Vegetable Noodle Soup
This soup is just as good for dinner as it is for lunch --
it's warm and comforting and perfect for a rainy day.
Ingredients:
- 2 tablespoons extra virgin olive oil
- 1 rib celery, sliced (about 1 cup)
- 1 medium carrot, sliced (about 3/4 cup)
- 1 clove garlic, smashed
- 1/4 medium onion, about 1/2 cup
- 1/4 teaspoon kosher salt
- 1/3 cup orzo or other small pasta or egg noodles or broken up spaghetti
- 4 cups low-sodium chicken broth (1-quart box, or 2 cans)
- Small handful fresh parsley leaves, basil or dill, chopped (about 2 tablespoons)

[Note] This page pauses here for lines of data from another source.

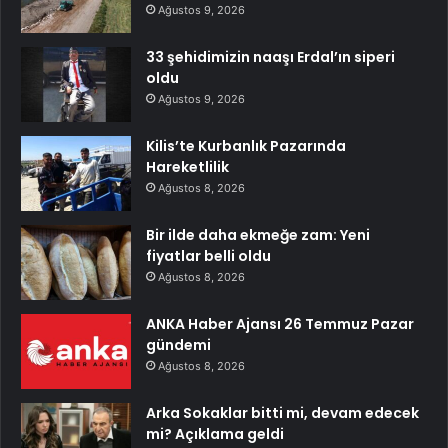
Ağustos 9, 2026
33 şehidimizin naaşı Erdal’ın siperi
oldu
Ağustos 9, 2026
Kilis’te Kurbanlık Pazarında
Hareketlilik
Ağustos 8, 2026
Bir ilde daha ekmeğe zam: Yeni
fiyatlar belli oldu
Ağustos 8, 2026
ANKA Haber Ajansı 26 Temmuz Pazar
gündemi
Ağustos 8, 2026
Arka Sokaklar bitti mi, devam edecek
mi? Açıklama geldi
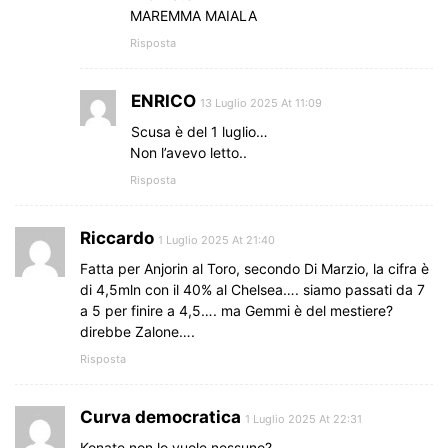
MAREMMA MAIALA
Risposta
ENRICO
13 Luglio 2025 At 11:09
Scusa è del 1 luglio…
Non l’avevo letto..
Risposta
Riccardo
1 Luglio 2025 At 21:40
Fatta per Anjorin al Toro, secondo Di Marzio, la cifra è
di 4,5mln con il 40% al Chelsea…. siamo passati da 7
a 5 per finire a 4,5…. ma Gemmi è del mestiere?
direbbe Zalone….
Risposta
Curva democratica
1 Luglio 2025 At 22:31
Konate non lo vuole nessuno?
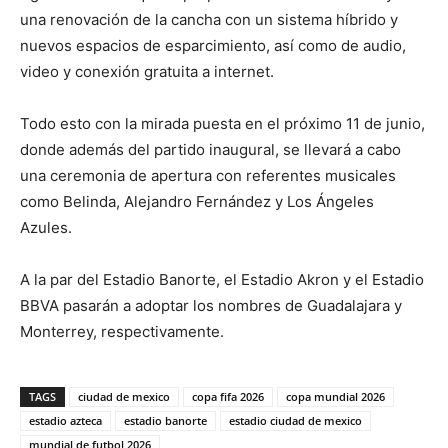
una renovación de la cancha con un sistema híbrido y
nuevos espacios de esparcimiento, así como de audio,
video y conexión gratuita a internet.
Todo esto con la mirada puesta en el próximo 11 de junio,
donde además del partido inaugural, se llevará a cabo
una ceremonia de apertura con referentes musicales
como Belinda, Alejandro Fernández y Los Ángeles
Azules.
A la par del Estadio Banorte, el Estadio Akron y el Estadio
BBVA pasarán a adoptar los nombres de Guadalajara y
Monterrey, respectivamente.
TAGS
ciudad de mexico
copa fifa 2026
copa mundial 2026
estadio azteca
estadio banorte
estadio ciudad de mexico
mundial de futbol 2026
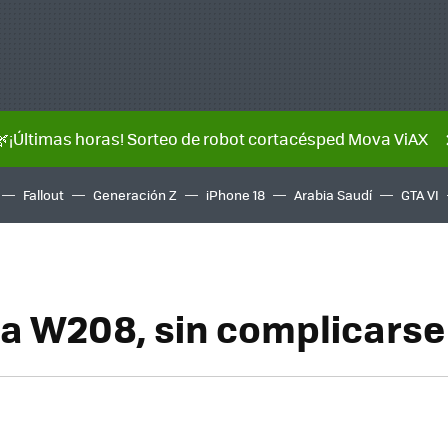
🌿¡Últimas horas! Sorteo de robot cortacésped Mova ViAX
Fallout
Generación Z
iPhone 18
Arabia Saudí
GTA VI
a W208, sin complicarse 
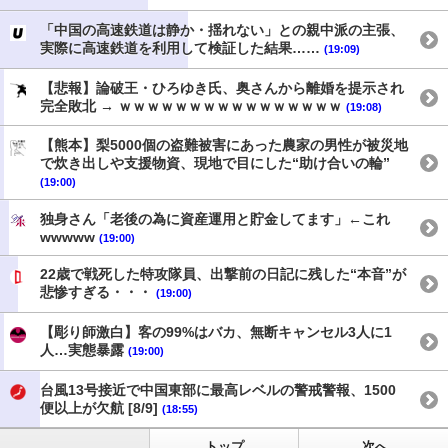
「中国の高速鉄道は静か・揺れない」との親中派の主張、
実際に高速鉄道を利用して検証した結果……
(19:09)
【悲報】論破王・ひろゆき氏、奥さんから離婚を提示され
完全敗北 → ｗｗｗｗｗｗｗｗｗｗｗｗｗｗｗｗ
(19:08)
【熊本】梨5000個の盗難被害にあった農家の男性が被災地
で炊き出しや支援物資、現地で目にした“助け合いの輪”
(19:00)
独身さん「老後の為に資産運用と貯金してます」←これ
wwwww
(19:00)
22歳で戦死した特攻隊員、出撃前の日記に残した“本音”が
悲惨すぎる・・・
(19:00)
【彫り師激白】客の99%はバカ、無断キャンセル3人に1
人…実態暴露
(19:00)
台風13号接近で中国東部に最高レベルの警戒警報、1500
便以上が欠航 [8/9]
(18:55)
トップ
次へ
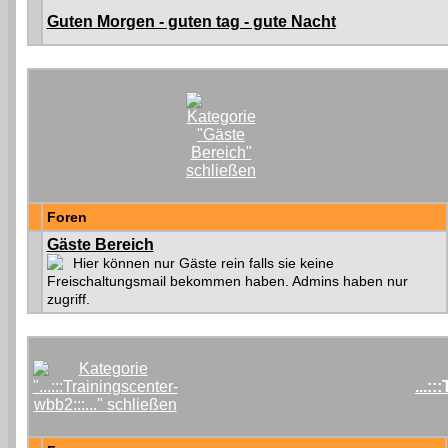
Guten Morgen - guten tag - gute Nacht
Foren
Gäste Bereich
Hier können nur Gäste rein falls sie keine
Freischaltungsmail bekommen haben. Admins haben nur
zugriff.
...:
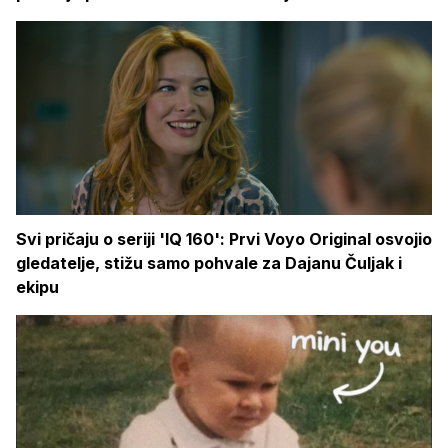
Svi pričaju o seriji 'IQ 160': Prvi Voyo Original osvojio
gledatelje, stižu samo pohvale za Dajanu Čuljak i
ekipu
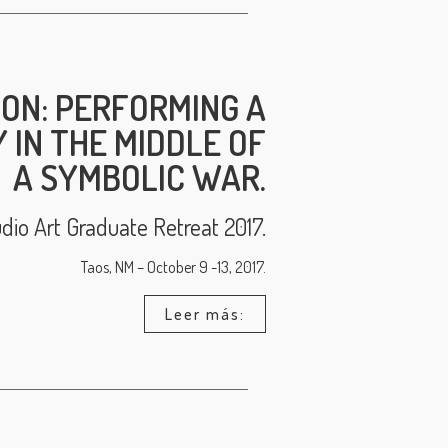
ION: PERFORMING A
 IN THE MIDDLE OF
A SYMBOLIC WAR.
io Art Graduate Retreat 2017.
Taos, NM – October 9 -13, 2017.
Leer más:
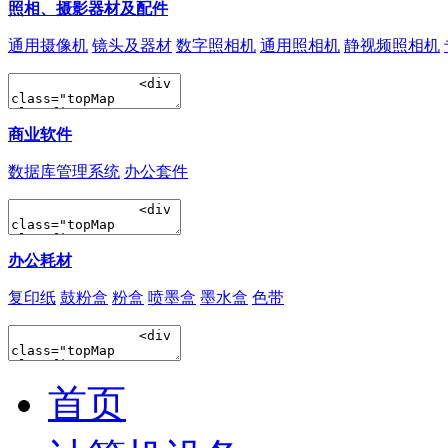
照相、摄影器材及配件
通用摄像机
镜头及器材
数字照相机
通用照相机
静视频照相机
商业软件
数据库管理系统
办公套件
办公耗材
复印纸
鼓粉盒
粉盒
喷墨盒
墨水盒
色带
首页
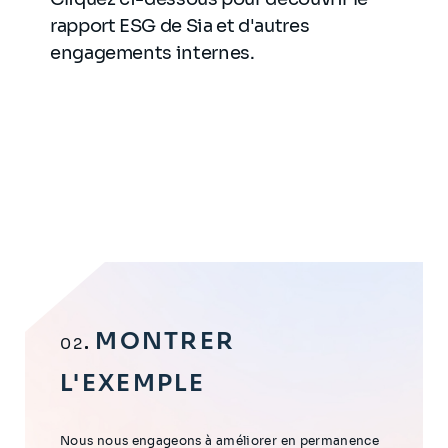
rapport ESG de Sia et d'autres
engagements internes.
MONTRER
02
L'EXEMPLE
Nous nous engageons à améliorer en permanence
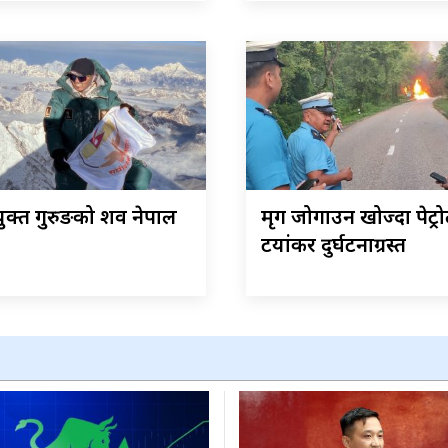
क्त गुरुङको शव नेपाल
मृग जोगाउन खोज्दा पेट्र
टयांकर दुर्घटनाग्रस्त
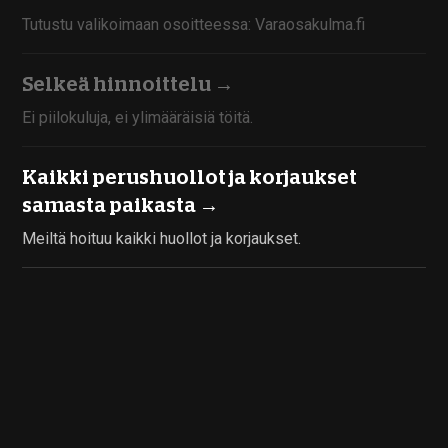
Tutustu valikoimaan osoitteessa: Varaosakulma.fi
Selkeä hinnoittelu →
Ei piilokuluja, ei ylimääräisiä töitä.
Kaikki perushuollot ja korjaukset
samasta paikasta →
Meiltä hoituu kaikki huollot ja korjaukset.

- 1/2 lemon, juiced (about 1 tablespoon)
Instructions:
1. Heat the olive oil in a medium saucepan over medium heat; add all the vegetables, garlic and onion. Season with the salt, and cook until tender, about 6 minutes. Add the pasta and cook until slightly toasted and golden, about 2 minutes. Add broth and bring to a boil over high heat. Cook, covered, until pasta is just tender, about 8 minutes.2. Stir in whatever herb suits you (or your young eater) and lemon juice. Season with pepper and additional salt, to taste. Fill thermos, pack in a lunch sack with crackers and cheese sticks and send off to school.
Quick Note:
This soup freezes well, so freeze any leftovers or make a double batch to have plenty on hand.
Also, you can stir in some cooked chicken, if desired, for another meal.
Also, you can stir in some cooked chicken, if desired, for another meal.